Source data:
- - - - - - -

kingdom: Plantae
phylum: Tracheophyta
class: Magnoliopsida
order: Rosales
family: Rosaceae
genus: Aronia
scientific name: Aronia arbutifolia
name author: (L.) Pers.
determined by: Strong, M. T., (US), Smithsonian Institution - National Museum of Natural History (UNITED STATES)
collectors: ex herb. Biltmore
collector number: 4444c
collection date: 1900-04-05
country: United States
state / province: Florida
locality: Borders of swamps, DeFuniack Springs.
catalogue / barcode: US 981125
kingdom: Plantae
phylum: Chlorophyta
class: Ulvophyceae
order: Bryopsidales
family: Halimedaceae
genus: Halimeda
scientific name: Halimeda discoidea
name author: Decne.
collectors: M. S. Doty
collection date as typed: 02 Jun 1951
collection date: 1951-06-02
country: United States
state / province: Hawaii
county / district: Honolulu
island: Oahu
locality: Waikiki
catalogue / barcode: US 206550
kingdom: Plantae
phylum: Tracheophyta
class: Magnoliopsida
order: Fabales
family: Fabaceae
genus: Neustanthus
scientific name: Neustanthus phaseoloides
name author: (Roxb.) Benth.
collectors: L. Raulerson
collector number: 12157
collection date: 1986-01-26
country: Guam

- - - - - - -

■ OBJECTIVE ■
List every line in the records above that contains the string "catalogue", matching case exactly.

■ TASK SOLUTION ■
catalogue / barcode: US 981125
catalogue / barcode: US 206550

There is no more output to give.